Он не считал Муни большим поэтом - и потому просто, искренне любил его. То же касается и Гершензона, о котором в "Некрополе" написано с такой нежностью. Прочие - Горький, Брюсов, Белый, Маяковский, Есенин - уже игроки на его же, Ходасевича, поле; отсюда и стремление "ненавязчиво опустить", которое не вполне основательно приписал мне один искренне любимый коллега. (Эх, друг милый! Мне ли вас опускать? На моем ли поле, в моей ли лиге вы играете?) Записки Ходасевича о современниках - свидетельства очень талантливого, но не большого поэта о больших; свидетельство человека, обремененного маниями и физическими недомоганиями, - о неизлечимых и сумасшедших. Берберова оставила нам в своем "Курсиве" нечто подобное, только чуть более откровенное. Она и не претендовала быть поэтом, и не считала свои стихи настоящими стихами. То ли дело проза - тут она была уверена, что и "Биянкурские праздники", и поздние повести, и "Аккомпаниаторша" что-то из себя представляют... Во всяком случае, она ставила себе в заслугу то, что первой начала писать не только об эмиграции, но и о французском пролетариате. И тут, стало быть, не замкнулась, а органично пересадилась на новую почву... Неинтересно, однако, читать о французском пролетариате. Хуже Эльзы Триоле. И даже "Аккомпаниаторша" как-то суха и анемична - даже на фоне нейтральнейшей прозы Газданова: все бы хорошо, а героини нет. Капризная певица - и та убедительнее.

Вот в чем главная проблема Берберовой: при несомненном личном обаянии, при массе привлекательнейших качеств - сострадательность, априорное уважение к людям, нежелание нагружать их заботой о себе - именно личности ей как раз и не хватает. Блок говорил (Горький записал), что мозг - уродливо разросшаяся опухоль, безобразный зоб, избыточный орган; может, и личность - тоже непременно болезнь, обязательное наличие патологии? Берберова до тошноты нормальна, до ужаса современна, больше всего она боится старческих навязчивых идей - и потому спешит меняться, меняться... а в процессе этого спасительного самоизменения совершенно растрачивает то, что было изначальной ее личностью. Вот почему на этом пути она обречена оставить и Ходасевича, который хоть и отбрасывал людей, как ступени ракеты (вспомним его чудовищный отъезд с Берберовой - втайне от больной одинокой жены, сестры Чулкова!), но личностью все-таки был. Даже он, циник, умевший безжалостно-трезво смотреть на себя и на людей, в конце концов испугался жизни и сдался перед ней, перестал выходить из дому, часами раскладывал пасьянсы... а Берберова никак не могла вечно ждать катастрофы. В ее натуре было - выйти из дому навстречу катастрофе: вдруг поможет самоизмениться? Она сварила Ходасевичу борщ на три дня - деталь, скорее всего выдуманная эмигрантами, - и ушла. И оставила его с борщом. Вот как бывает между сознающими себя людьми.

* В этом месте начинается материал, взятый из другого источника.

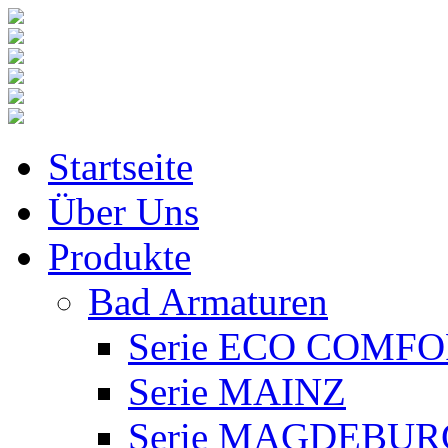
Startseite
Über Uns
Produkte
Bad Armaturen
Serie ECO COMF
Serie MAINZ
Serie MAGDEBUR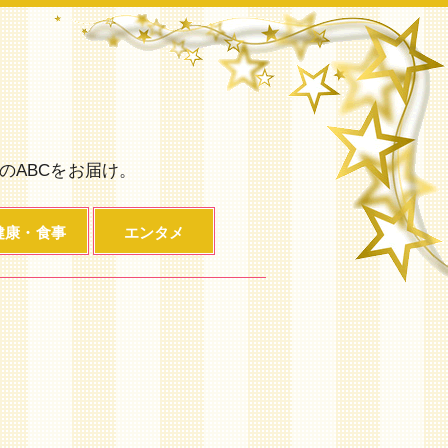
のABCをお届け。
健康・食事
エンタメ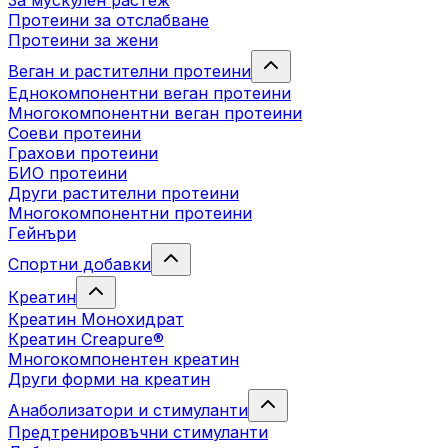
За мускулен растеж
Протеини за отслабване
Протеини за жени
Веган и растителни протеини
Еднокомпонентни веган протеини
Многокомпонентни веган протеини
Соеви протеини
Грахови протеини
БИО протеини
Други растителни протеини
Многокомпонентни протеини
Гейнъри
Спортни добавки
Креатин
Креатин Монохидрат
Креатин Creapure®
Многокомпонентен креатин
Други форми на креатин
Анаболизатори и стимуланти
Предтренировъчни стимуланти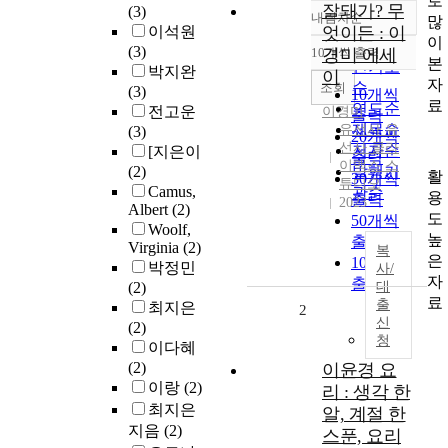
로
잘돼가? 무
(3)
내림차순
많
정확도
이석원
엇이든 : 이
이
순
(3)
10개씩 출력
경미 에세
내림차순
본
인기도
박지완
이
자
순
조회
(3)
10개씩
료
연도순
전고운
이경미
출력
제목순
유선사 유
(3)
20개씩
선사 클라
저자순
[지은이
출력
이맥스 스
(2)
발행기
활
30개씩
튜디오
Camus,
관순
용
출력
2023
Albert
(2)
도
50개씩
Woolf,
높
출력
Virginia
(2)
복
은
100개씩
박정민
사/
자
출력
(2)
대
료
출
최지은
2
신
(2)
청
이다혜
(2)
이윤경 요
이랑
(2)
리 : 생각 한
최지은
알, 계절 한
지음
(2)
스푼, 요리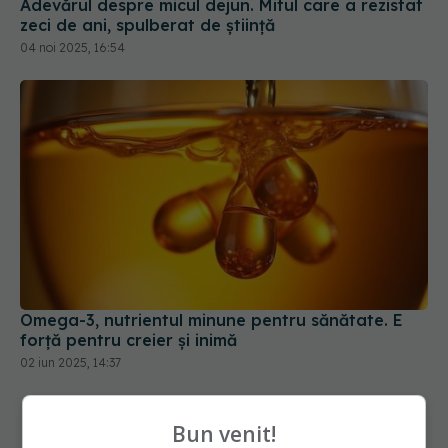
Adevărul despre micul dejun. Mitul care a rezistat
zeci de ani, spulberat de știință
04 noi 2025, 16:54
Omega-3, nutrientul minune pentru sănătate. E
forță pentru creier și inimă
02 iun 2025, 14:37
Bun venit!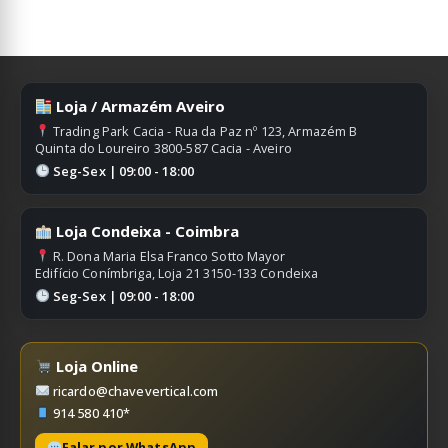
Loja / Armazém Aveiro
Trading Park Cacia - Rua da Paz nº 123, Armazém B
Quinta do Loureiro 3800-587 Cacia - Aveiro
Seg-Sex | 09:00 - 18:00
Loja Condeixa - Coimbra
R. Dona Maria Elsa Franco Sotto Mayor
Edifício Conímbriga, Loja 21 3150-133 Condeixa
Seg-Sex | 09:00 - 18:00
Loja Online
ricardo@chavevertical.com
914 580 410*
Falar por WhatsApp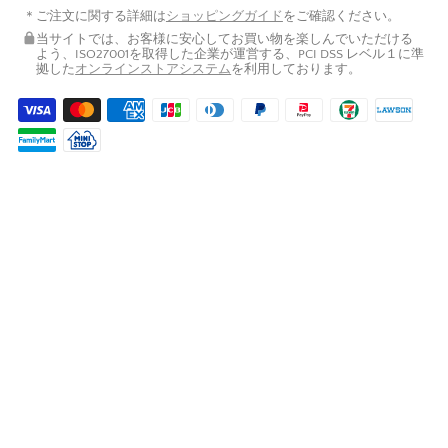
ご注文に関する詳細は
ショッピングガイド
をご確認ください。
当サイトでは、お客様に安心してお買い物を楽しんでいただける
よう、ISO27001を取得した企業が運営する、PCI DSS レベル１に準
拠した
オンラインストアシステム
を利用しております。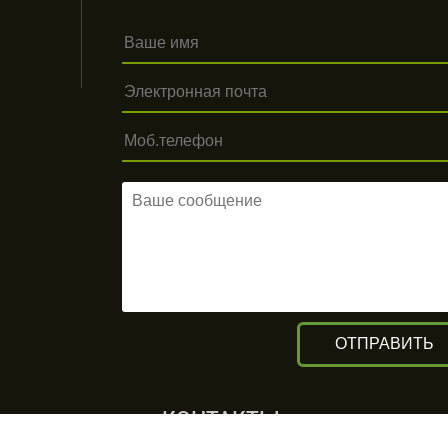
КОНТАКТЫ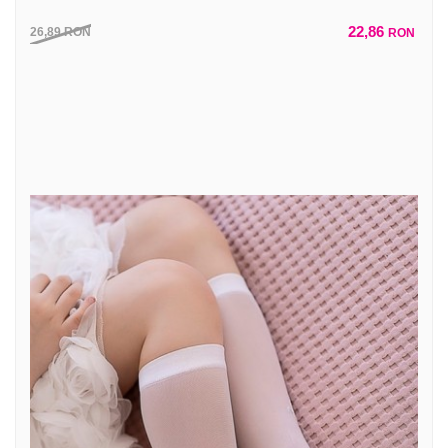
22,86
26,89
RON
RON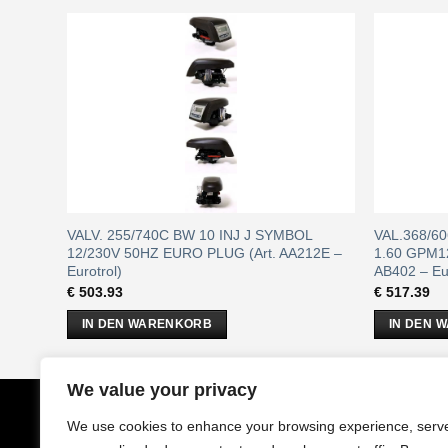
/230V
VALV. 255/740C BW 10 INJ J SYMBOL
VAL.368/60
trol)
12/230V 50HZ EURO PLUG (Art. AA212E –
1.60 GPM1
Eurotrol)
AB402 – Eur
€
503.93
€
517.39
IN DEN WARENKORB
IN DEN 
We value your privacy
CobrAm
GmbH
Impressu
We use cookies to enhance your browsing experience, serv
Stuwerstraße 50/1
AGB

Меньше всего мне хотелось бы глумиться. Берберова многим помогла - Георгию Иванову, Бунину, Зайцеву, несчастной Ольге Марголиной, вдове Ходасевича, так страшно погибшей в лагере... И уж конечно, куда приятнее видеть перед собой старуху железную, бодрую, следящую за собой, - нежели руину. Но ведь мы не о собственно человеческой ипостаси Нины Николаевны Берберовой сейчас говорим. Мы говорим о свидетеле времени, об авторе "Курсива", о современнице величайших поэтов и омерзительнейших событий, - и человек, который столь успешно прошел через грозы двадцатого века, не может не вызывать восхищения, смешанного с подозрением: почему этот век так пришелся тебе впору? Почему ты так торопилась за ним? Что от тебя осталось?

Сегодня ей бы наверняка нравился Акунин.

Любому из ныне живущих писателей я пожелал бы такой жизни, но никому из них - даже тем, о ком не могу думать без брезгливости, - не пожелал бы такой судьбы.